- EXERCISE PROMPT
Even if a line seems odd, print it as it is, and include every record.
───── ENTRIES SUPPLIED
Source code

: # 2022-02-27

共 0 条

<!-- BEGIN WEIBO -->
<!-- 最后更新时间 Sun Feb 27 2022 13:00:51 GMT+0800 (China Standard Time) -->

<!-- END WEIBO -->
──────────
- COMPLETED EXERCISE
Source code

: # 2022-02-27

共 0 条

<!-- BEGIN WEIBO -->
<!-- 最后更新时间 Sun Feb 27 2022 13:00:51 GMT+0800 (China Standard Time) -->

<!-- END WEIBO -->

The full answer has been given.